[Opening Data records section]

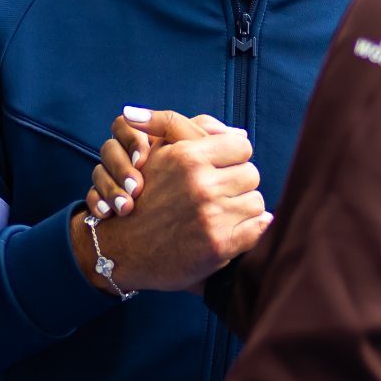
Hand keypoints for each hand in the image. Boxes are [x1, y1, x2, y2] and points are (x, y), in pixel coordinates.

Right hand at [71, 108, 269, 293]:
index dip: (234, 158)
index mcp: (188, 157)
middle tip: (219, 195)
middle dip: (238, 184)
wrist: (122, 249)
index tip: (222, 169)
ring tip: (220, 213)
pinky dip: (251, 229)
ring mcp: (211, 216)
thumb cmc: (144, 196)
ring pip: (257, 202)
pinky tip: (234, 230)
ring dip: (242, 208)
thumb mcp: (159, 152)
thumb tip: (241, 132)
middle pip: (252, 174)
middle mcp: (201, 185)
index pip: (241, 146)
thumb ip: (193, 130)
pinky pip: (259, 228)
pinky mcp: (219, 245)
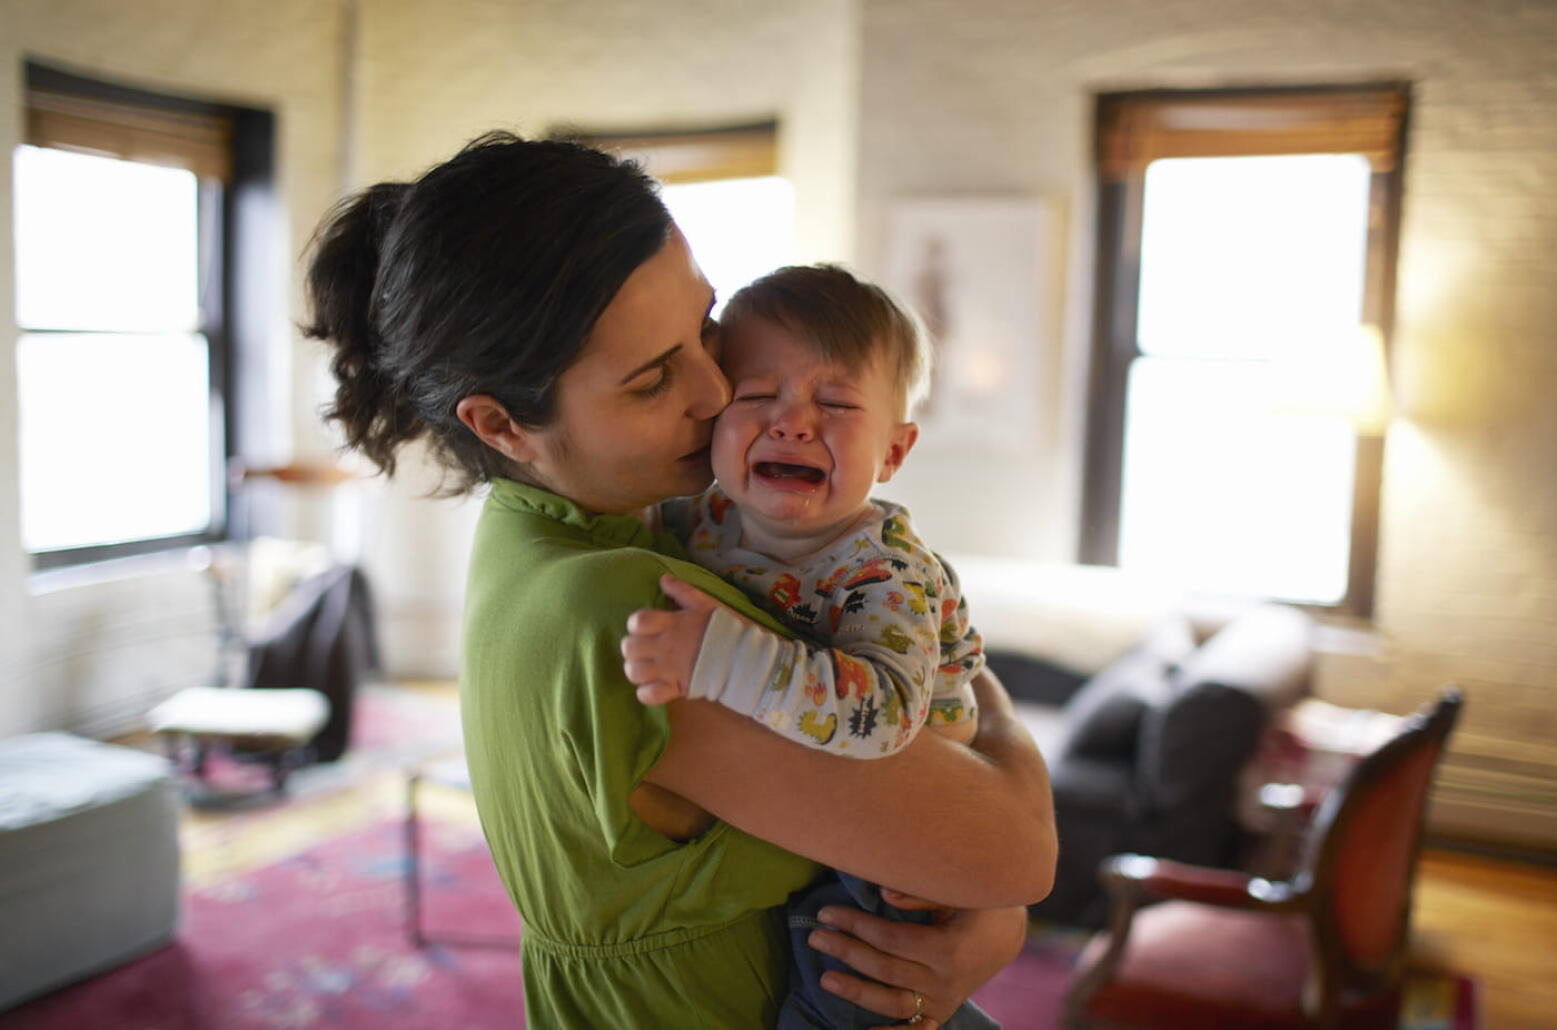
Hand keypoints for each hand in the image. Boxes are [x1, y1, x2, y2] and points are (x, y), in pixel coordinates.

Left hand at [620, 574, 717, 704]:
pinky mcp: (676, 688)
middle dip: (632, 648)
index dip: (635, 624)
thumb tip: (663, 579)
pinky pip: (648, 695)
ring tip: (645, 668)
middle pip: (630, 648)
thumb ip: (682, 591)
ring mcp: (669, 669)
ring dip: (635, 670)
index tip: (643, 628)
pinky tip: (654, 686)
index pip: (638, 621)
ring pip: (634, 672)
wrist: (744, 657)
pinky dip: (646, 693)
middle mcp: (667, 647)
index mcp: (673, 624)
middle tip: (642, 649)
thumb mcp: (704, 605)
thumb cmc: (723, 629)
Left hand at [806, 901, 1027, 1028]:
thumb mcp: (956, 892)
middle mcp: (946, 981)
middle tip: (815, 936)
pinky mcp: (942, 1012)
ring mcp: (944, 1001)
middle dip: (847, 951)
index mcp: (948, 948)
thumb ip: (920, 894)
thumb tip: (882, 895)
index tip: (827, 913)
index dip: (856, 925)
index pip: (890, 939)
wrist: (1007, 935)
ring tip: (826, 978)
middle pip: (886, 969)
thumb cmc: (978, 905)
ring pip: (894, 1004)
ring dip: (857, 992)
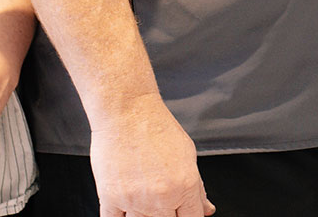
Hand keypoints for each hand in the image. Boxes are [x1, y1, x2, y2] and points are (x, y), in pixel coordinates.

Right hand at [89, 96, 212, 216]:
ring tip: (144, 199)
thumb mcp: (188, 154)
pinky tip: (125, 210)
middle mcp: (162, 197)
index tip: (182, 213)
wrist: (127, 112)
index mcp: (185, 185)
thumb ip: (198, 187)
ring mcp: (135, 201)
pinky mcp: (111, 198)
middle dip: (168, 216)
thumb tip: (206, 209)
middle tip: (162, 202)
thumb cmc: (155, 127)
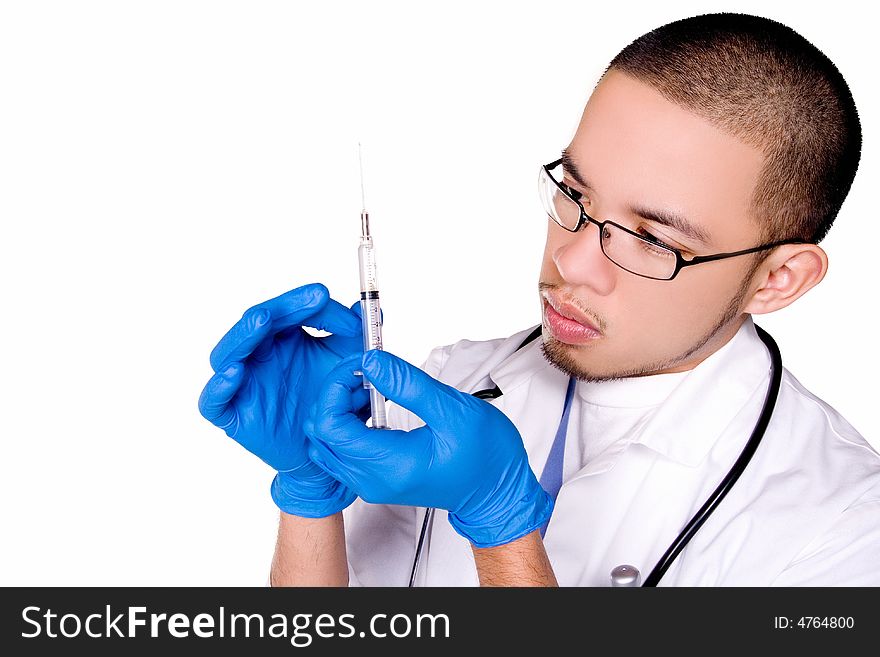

[Closing Data records section]

- **Assigned task**: The copy you return must match the records above exactly, minus any images.

- **Your response**:
Hand keypoints for each hand in the image. Boxes are [x1, y1, x2, y2] and points are (x, y), in pixel coordinates.

Right hand at [71, 108, 269, 293]:
index dip: (234, 158)
index mcp: (188, 157)
middle tip: (219, 195)
middle dip: (238, 184)
wrist: (122, 249)
index tip: (222, 169)
ring tip: (220, 213)
pinky dip: (251, 229)
ring mcp: (211, 216)
thumb cmc: (144, 196)
ring pip: (257, 202)
pinky tip: (234, 230)
ring dip: (242, 208)
thumb mcp: (159, 152)
thumb tip: (241, 132)
middle pip: (252, 174)
middle mcp: (201, 185)
index pip: (241, 146)
thumb ip: (193, 130)
pinky pip: (259, 228)
pinky mcp: (219, 245)
Hand keypoints for each hand in the image. Boxes are [x1, y1, x2, y2] and points are (x, y), in pixel coordinates.

Left hand at [620, 574, 717, 704]:
pinky mcp: (676, 688)
middle dip: (632, 648)
index dip: (635, 624)
thumb tip: (663, 579)
pinky pip: (648, 695)
ring tip: (645, 668)
middle pip: (630, 648)
thumb ip: (682, 591)
ring mcp: (669, 669)
ring dip: (635, 670)
index tip: (643, 628)
pinky tip: (654, 686)
index pip: (638, 621)
ring pip: (634, 672)
wrist: (744, 657)
pinky dip: (646, 693)
middle mcp: (667, 647)
index mcp: (673, 624)
middle tip: (642, 649)
thumb mcp: (704, 605)
thumb cmc: (723, 629)
Left hand at [806, 901, 1027, 1028]:
thumb mcp: (956, 892)
middle mcp: (946, 981)
middle tip: (815, 936)
pinky mcp: (942, 1012)
ring mcp: (944, 1001)
middle dip: (847, 951)
index mcp: (948, 948)
thumb ip: (920, 894)
thumb tip: (882, 895)
index tip: (827, 913)
index dip: (856, 925)
index pip: (890, 939)
wrist: (1007, 935)
ring tip: (826, 978)
middle pip: (886, 969)
thumb cmc: (978, 905)
ring pip: (894, 1004)
ring dip: (857, 992)
Hand keypoints for each hand in the image. Boxes are [x1, y1, x2, y2] and points are (x, y), in pixel coordinates.

Right hand at [89, 96, 212, 216]:
ring tip: (144, 199)
thumb mcp: (188, 154)
pinky tip: (125, 210)
middle mcp: (162, 197)
index tip: (182, 213)
wrist: (127, 112)
index mcp: (185, 185)
thumb ip: (198, 187)
ring mcp: (135, 201)
pinky mcp: (111, 198)
middle dip: (168, 216)
thumb tip: (206, 209)
middle tip: (162, 202)
thumb cmc: (155, 127)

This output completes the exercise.